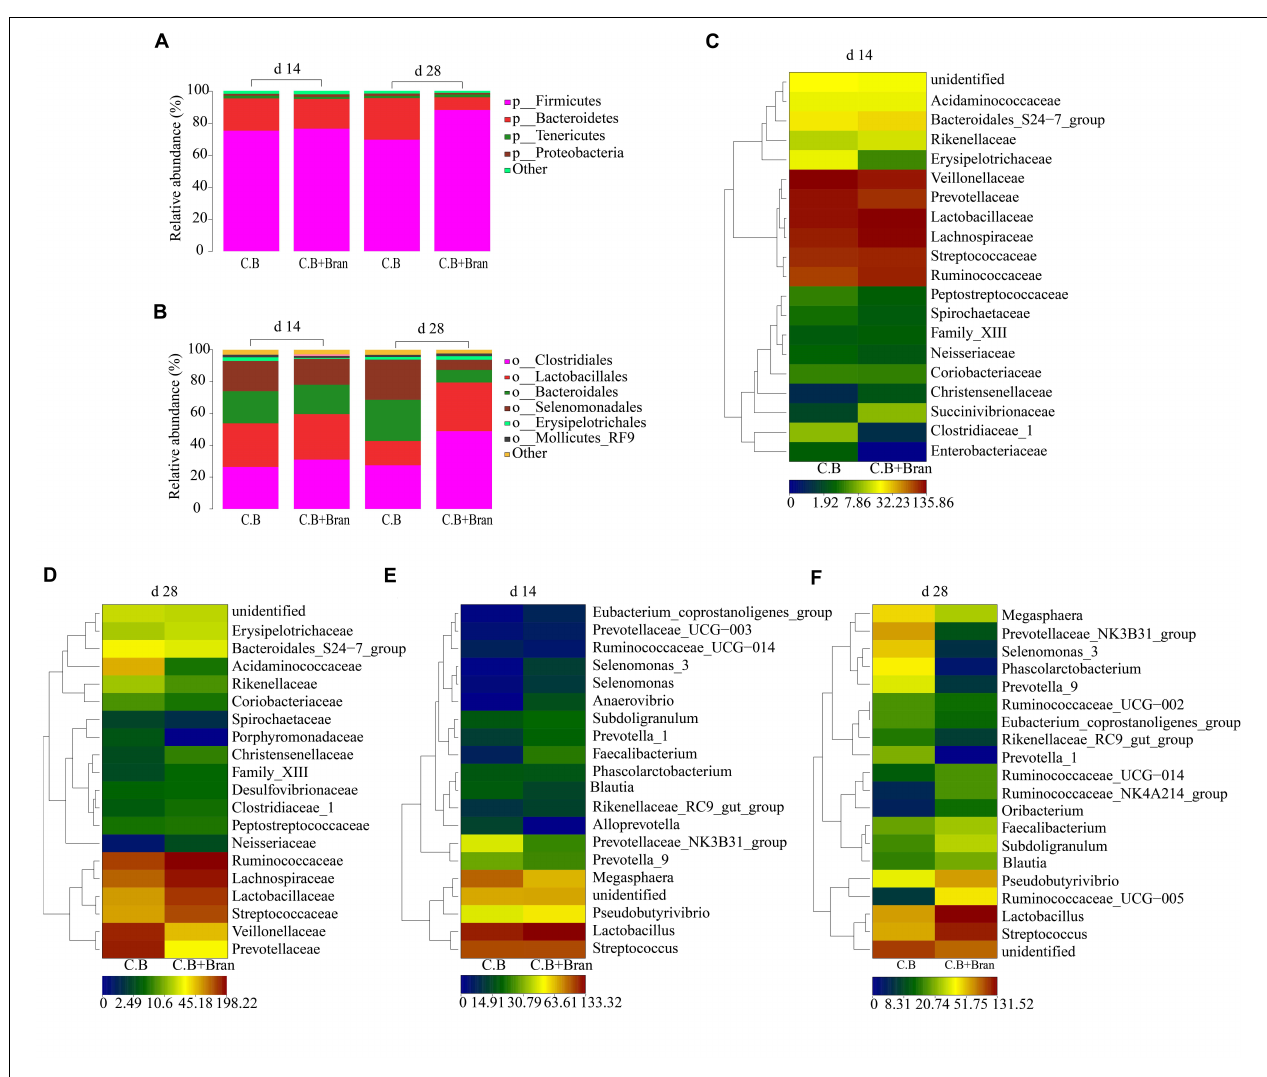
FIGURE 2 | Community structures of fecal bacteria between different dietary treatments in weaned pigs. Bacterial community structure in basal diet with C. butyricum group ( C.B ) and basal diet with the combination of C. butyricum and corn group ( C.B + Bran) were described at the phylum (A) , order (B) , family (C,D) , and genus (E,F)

■ ■ ■ ■ ■

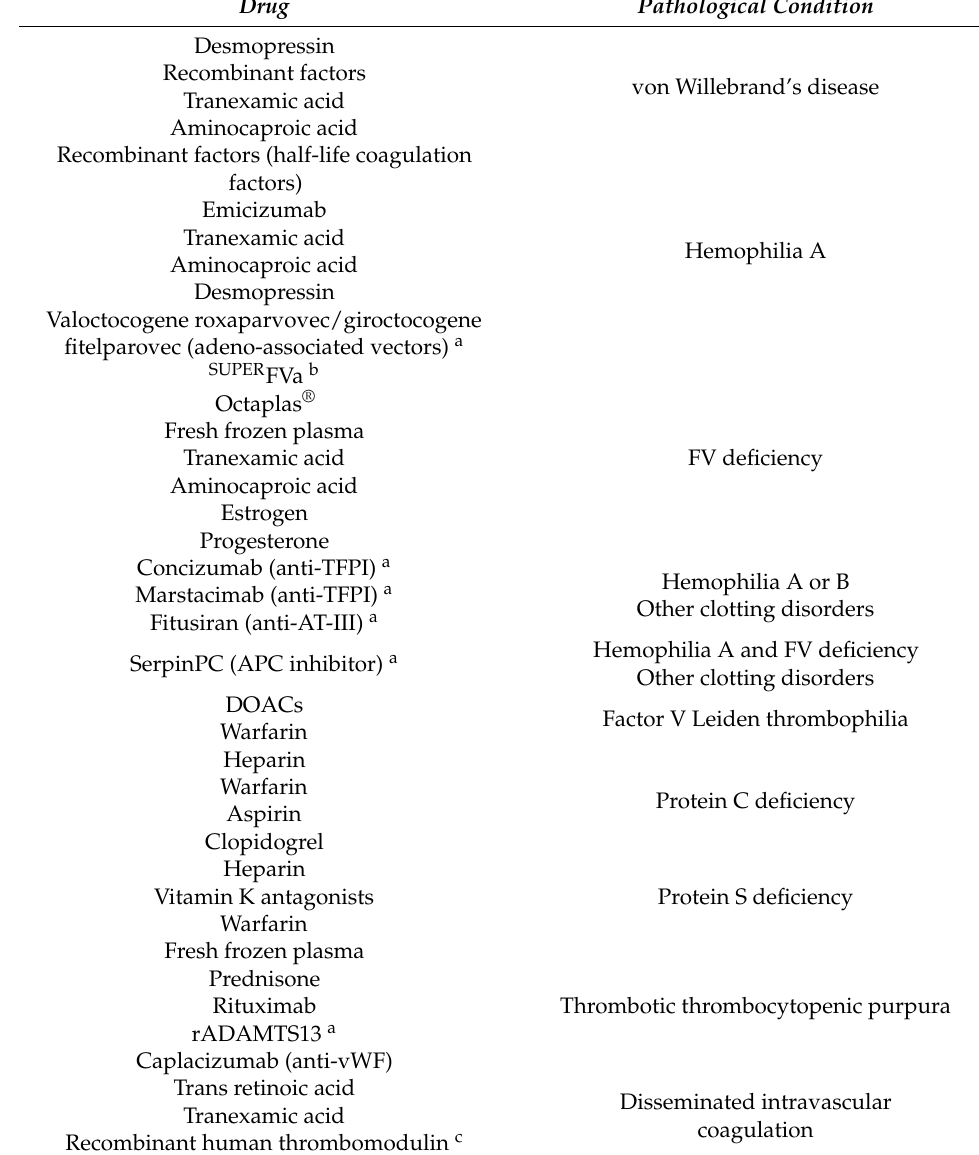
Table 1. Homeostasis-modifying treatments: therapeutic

■ ■ ■ ■ ■

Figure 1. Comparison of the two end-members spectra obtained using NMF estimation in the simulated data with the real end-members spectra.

■ ■ ■ ■ ■

WHAT THE EXERCISE ASKS: In the records above, some lines may contain the word "treatments"; copy every one of them.

SOLUTION TO THIS EXERCISE:
FIGURE 2 | Community structures of fecal bacteria between different dietary treatments in weaned pigs. Bacterial community structure in basal diet with C. butyricum group ( C.B ) and basal diet with the combination of C. butyricum and corn group ( C.B + Bran) were described at the phylum (A) , order (B) , family (C,D) , and genus (E,F)
Table 1. Homeostasis-modifying treatments: therapeutic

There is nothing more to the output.